Swanborough is equally masterful at depicting the suffocating atmosphere between the occupants of Ty Merched. Lizzie and Myfanwy co-exist in a toxic dynamic that seethes with barely suppressed rage and resentment.
Lizzie is a conflicted character. Experienced yet vulnerable, nostalgic but not sentimental. She is capable of compassion yet only able to express affection in her internal conversations with dead husband, William.
Leaden in mind and body, Myfanwy has repressed her pain and longing to the extent that she appears emotionally redundant, and her sanity is anchored within the Ty Merched walls.

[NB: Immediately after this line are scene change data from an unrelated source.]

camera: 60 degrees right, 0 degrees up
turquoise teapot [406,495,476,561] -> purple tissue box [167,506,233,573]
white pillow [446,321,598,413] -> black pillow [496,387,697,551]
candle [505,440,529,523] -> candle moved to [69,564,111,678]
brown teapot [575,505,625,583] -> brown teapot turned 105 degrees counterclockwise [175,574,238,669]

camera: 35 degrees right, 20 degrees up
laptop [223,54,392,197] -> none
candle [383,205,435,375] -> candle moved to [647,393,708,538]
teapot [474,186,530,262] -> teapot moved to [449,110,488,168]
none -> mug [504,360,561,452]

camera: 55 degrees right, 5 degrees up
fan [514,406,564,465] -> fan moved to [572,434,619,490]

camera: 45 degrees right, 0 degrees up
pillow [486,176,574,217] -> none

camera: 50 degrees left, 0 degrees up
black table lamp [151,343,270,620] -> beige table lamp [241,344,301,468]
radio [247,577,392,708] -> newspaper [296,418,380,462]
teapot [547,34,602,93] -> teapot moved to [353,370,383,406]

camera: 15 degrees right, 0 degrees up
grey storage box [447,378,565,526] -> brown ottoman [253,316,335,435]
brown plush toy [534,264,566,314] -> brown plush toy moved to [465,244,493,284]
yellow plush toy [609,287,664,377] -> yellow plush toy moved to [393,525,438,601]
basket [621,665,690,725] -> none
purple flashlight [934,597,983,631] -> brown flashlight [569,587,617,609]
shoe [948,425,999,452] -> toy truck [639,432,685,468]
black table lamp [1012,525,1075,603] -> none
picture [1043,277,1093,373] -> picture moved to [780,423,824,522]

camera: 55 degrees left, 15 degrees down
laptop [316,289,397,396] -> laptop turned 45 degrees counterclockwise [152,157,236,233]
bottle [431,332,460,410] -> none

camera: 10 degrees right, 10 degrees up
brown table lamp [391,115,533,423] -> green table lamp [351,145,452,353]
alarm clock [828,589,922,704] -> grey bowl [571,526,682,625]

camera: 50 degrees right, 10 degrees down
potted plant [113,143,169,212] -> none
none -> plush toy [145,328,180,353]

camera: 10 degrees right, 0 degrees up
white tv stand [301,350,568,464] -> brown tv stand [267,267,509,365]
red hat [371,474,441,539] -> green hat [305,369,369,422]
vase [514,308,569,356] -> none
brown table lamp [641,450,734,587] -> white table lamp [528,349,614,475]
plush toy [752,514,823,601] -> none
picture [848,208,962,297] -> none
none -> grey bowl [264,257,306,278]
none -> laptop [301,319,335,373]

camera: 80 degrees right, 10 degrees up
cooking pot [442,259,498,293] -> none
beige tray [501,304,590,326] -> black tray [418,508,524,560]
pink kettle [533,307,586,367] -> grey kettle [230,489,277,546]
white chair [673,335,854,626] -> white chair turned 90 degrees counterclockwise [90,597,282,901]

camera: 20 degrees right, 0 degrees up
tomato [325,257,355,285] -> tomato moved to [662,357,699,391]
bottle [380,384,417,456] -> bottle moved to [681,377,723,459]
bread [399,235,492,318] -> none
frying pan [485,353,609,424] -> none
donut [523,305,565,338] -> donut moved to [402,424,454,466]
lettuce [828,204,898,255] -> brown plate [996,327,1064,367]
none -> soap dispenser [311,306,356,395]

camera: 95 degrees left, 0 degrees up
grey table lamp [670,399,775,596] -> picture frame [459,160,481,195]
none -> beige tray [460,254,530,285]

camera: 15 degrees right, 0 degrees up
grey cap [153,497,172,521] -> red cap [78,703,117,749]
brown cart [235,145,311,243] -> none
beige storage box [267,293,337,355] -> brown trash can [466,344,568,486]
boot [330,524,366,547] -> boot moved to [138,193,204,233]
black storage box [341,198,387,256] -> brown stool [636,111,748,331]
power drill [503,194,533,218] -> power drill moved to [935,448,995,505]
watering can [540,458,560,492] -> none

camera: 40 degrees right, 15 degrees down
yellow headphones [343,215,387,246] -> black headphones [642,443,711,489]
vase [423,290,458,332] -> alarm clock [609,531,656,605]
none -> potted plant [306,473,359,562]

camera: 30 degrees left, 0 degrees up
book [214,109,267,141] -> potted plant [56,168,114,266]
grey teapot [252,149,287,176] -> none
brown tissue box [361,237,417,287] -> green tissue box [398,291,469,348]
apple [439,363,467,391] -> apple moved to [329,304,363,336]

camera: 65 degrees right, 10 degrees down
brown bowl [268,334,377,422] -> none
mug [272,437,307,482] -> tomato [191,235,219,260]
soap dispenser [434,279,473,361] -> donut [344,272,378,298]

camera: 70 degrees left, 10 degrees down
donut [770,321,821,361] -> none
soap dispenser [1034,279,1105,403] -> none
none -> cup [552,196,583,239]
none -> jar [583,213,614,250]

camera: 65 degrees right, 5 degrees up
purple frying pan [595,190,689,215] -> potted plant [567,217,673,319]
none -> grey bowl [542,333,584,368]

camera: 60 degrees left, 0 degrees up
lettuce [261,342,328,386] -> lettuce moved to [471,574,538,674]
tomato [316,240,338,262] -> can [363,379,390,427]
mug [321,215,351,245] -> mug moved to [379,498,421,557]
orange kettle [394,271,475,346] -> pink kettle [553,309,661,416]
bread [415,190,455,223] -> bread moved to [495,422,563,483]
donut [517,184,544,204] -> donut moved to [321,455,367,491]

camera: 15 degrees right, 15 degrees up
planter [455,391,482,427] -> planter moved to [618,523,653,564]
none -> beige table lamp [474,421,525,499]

The younger inhabitants of Ty Merched are especially fascinating. Fragile Sarah-Maud is a wraith-like individual, her state of mental disintegration conveyed with a raw immediacy that packs an emotional punch.
Her gifted, untamed ten-year-old daughter, Jenner, a child of nature and healing, begins the novel as a pitiful figure, destined to be a victim of circumstance, even with the protection of loyal pup, Smalldog.
However, Jenner not only infuses the narrative with a sprinkling of magical realism but also becomes the catalyst for the profound emotional awakening that the women of Ty Merched experience.
The villagers also undergo Damascene moments, of varying degrees, due to Jenner and the ranting antics of the Vicar, Twdr Morgan, who, although pathetic, is dangerous. Similarly, Detective Superintendent Watcyns is well-observed. Swanborough gifts him the ability to repress nastiness while keeping it visible.
Notwithstanding a life-altering twist, the last few chapters of the novel are dusted with a wry sense of humor. The reveal from the “Misses P” was amusing in its anti-climax. It works, although the novel ends very differently in tone to its beginning. Nonetheless, Swanborough still keeps the reader rooted in the esoteric with the mysterious guardian angel character, Blodeuwedd.
A couple of side-plots are left wanting and, although the conclusion for two of Ty Merched women is desperately poignant, Sarah-Maud’s evolution appears a little too neat.
Red Gifts in the Garden of Stones is a spellbinding novel full of dark enchantment and arcane fire. Swanborough’s beguilingly beautiful prose and uncanny imagination take the reader on a compelling journey through love, loss, and redemption.